### Assignment
Update everything from the line containing "lightning class |" down to the line containing "compare test results", changing "executes" to "runs" and leaving the rest as it is.

### Information supplied

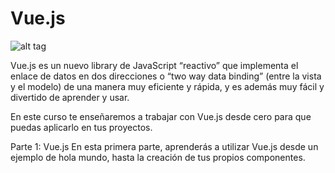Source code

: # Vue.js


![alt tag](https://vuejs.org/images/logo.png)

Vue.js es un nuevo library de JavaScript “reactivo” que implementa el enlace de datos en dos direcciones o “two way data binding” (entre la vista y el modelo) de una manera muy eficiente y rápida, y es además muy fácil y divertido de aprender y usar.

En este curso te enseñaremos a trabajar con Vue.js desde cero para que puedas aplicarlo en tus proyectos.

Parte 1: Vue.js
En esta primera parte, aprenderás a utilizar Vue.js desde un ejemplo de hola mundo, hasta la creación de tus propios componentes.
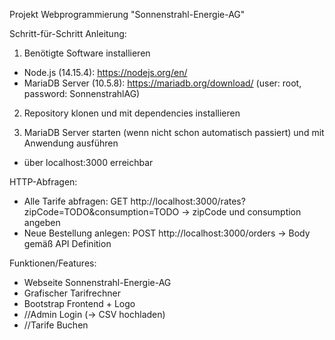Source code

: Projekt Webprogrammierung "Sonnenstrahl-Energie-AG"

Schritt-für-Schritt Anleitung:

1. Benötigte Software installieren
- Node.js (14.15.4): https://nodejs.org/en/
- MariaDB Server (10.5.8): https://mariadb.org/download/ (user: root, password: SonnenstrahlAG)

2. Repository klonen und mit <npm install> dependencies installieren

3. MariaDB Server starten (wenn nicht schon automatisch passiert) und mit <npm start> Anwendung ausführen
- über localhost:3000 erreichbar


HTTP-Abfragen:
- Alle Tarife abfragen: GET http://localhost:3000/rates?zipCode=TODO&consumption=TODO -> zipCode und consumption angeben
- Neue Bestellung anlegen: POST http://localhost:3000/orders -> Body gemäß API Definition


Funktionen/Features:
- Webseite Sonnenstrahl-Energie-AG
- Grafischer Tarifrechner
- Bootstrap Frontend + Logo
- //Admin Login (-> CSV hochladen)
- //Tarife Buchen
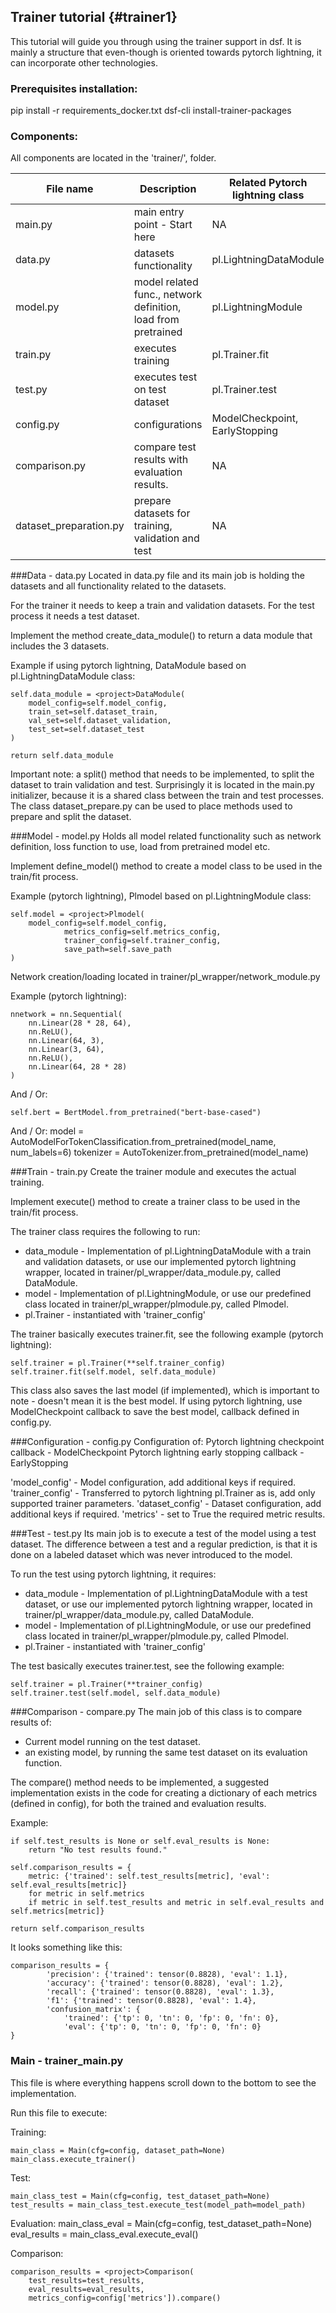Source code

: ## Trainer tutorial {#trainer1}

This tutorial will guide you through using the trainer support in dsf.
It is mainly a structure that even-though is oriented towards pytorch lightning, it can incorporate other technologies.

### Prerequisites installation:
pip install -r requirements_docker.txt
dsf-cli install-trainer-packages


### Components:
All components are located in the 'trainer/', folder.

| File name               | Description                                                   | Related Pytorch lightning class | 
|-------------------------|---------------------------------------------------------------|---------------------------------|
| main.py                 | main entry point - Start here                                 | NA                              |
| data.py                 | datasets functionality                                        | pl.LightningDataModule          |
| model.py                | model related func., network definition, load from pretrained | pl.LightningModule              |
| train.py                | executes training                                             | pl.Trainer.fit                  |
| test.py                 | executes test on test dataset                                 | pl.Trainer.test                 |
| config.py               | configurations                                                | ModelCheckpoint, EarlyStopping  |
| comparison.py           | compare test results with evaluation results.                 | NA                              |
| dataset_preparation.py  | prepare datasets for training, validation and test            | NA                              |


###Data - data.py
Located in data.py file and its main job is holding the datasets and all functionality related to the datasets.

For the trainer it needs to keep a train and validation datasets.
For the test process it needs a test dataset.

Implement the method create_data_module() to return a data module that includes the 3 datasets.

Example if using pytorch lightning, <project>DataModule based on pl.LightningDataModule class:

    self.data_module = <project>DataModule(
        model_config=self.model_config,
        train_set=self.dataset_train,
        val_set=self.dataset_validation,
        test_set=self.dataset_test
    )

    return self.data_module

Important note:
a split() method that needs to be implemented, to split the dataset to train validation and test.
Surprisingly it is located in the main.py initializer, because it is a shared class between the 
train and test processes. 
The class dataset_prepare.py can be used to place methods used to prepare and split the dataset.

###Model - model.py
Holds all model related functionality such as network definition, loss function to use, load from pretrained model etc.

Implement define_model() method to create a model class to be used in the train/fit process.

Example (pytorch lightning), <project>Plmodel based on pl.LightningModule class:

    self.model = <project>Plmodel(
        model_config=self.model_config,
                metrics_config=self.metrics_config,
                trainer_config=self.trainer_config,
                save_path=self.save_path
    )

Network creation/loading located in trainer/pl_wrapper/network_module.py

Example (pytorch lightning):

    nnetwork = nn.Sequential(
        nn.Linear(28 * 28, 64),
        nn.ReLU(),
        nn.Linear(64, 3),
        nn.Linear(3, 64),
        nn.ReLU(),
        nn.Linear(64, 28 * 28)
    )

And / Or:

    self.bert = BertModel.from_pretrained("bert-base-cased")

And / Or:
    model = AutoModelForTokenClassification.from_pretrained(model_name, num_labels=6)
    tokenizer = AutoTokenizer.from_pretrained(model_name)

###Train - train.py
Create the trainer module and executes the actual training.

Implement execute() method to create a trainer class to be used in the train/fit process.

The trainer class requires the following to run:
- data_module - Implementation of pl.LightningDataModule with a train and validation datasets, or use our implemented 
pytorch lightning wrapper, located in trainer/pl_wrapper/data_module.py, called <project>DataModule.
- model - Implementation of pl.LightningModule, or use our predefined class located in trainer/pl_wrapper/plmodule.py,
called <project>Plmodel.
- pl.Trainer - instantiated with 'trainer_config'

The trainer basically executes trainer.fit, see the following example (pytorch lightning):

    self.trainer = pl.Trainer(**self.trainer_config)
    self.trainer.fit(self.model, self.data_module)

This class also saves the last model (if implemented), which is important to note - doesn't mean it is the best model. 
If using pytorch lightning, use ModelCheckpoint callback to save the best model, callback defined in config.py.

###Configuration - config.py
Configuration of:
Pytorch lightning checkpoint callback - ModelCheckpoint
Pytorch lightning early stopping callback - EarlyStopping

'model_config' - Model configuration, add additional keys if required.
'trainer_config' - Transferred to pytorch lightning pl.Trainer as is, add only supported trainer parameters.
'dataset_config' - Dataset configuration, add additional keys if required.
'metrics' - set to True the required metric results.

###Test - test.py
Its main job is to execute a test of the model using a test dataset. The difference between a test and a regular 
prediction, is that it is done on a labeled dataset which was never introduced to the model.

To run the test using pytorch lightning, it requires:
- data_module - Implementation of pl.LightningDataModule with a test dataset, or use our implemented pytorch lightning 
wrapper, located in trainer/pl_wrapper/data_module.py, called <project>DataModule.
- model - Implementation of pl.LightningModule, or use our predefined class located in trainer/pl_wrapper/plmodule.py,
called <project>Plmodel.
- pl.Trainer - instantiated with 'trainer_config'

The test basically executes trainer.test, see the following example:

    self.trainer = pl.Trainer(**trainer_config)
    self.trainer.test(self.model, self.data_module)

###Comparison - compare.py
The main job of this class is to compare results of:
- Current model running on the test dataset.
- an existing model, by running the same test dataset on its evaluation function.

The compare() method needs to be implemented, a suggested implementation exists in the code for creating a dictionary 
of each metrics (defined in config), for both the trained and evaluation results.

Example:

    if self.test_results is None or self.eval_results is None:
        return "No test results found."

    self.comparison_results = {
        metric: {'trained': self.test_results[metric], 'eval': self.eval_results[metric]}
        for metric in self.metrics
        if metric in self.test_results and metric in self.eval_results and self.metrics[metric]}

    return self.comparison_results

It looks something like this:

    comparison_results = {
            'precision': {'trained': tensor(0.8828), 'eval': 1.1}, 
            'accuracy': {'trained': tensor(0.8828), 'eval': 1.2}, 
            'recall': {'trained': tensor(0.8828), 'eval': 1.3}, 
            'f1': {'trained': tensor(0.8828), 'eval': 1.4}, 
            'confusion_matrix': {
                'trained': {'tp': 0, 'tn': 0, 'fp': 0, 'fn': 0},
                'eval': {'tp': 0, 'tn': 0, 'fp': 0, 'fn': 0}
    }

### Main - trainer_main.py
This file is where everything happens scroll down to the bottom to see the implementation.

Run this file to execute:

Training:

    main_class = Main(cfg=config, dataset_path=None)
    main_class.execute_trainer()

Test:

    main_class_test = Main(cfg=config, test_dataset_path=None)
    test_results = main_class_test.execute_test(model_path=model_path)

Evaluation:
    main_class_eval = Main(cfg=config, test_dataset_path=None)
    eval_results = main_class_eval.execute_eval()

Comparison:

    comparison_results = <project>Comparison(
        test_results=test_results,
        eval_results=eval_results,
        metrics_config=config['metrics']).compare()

* * *

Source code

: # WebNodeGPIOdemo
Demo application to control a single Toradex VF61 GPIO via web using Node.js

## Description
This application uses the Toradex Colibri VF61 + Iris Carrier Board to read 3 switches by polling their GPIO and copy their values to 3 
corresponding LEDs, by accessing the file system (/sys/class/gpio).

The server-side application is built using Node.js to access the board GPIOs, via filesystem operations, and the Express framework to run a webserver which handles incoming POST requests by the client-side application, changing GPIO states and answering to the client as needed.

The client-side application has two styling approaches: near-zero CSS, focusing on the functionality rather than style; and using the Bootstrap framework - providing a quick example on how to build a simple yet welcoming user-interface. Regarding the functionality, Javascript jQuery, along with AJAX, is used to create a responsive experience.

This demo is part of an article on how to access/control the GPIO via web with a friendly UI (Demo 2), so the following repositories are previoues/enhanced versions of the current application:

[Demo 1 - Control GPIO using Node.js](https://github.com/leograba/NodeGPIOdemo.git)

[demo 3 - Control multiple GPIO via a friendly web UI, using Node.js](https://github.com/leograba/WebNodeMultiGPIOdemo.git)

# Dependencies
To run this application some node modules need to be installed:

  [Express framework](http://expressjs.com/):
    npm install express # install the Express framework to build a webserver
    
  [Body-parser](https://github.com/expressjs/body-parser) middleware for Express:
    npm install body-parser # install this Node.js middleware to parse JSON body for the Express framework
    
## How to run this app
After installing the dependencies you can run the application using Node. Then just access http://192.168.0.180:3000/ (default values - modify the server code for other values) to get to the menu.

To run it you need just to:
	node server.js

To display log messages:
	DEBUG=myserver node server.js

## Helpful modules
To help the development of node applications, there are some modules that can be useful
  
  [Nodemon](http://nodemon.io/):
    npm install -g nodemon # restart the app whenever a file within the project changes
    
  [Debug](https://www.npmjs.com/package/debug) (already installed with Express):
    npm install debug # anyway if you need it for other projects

### Answer to this task
| File name               | Description                                                   | Related Pytorch lightning class | 
|-------------------------|---------------------------------------------------------------|---------------------------------|
| main.py                 | main entry point - Start here                                 | NA                              |
| data.py                 | datasets functionality                                        | pl.LightningDataModule          |
| model.py                | model related func., network definition, load from pretrained | pl.LightningModule              |
| train.py                | runs training                                             | pl.Trainer.fit                  |
| test.py                 | runs test on test dataset                                 | pl.Trainer.test                 |
| config.py               | configurations                                                | ModelCheckpoint, EarlyStopping  |
| comparison.py           | compare test results with evaluation results.                 | NA                              |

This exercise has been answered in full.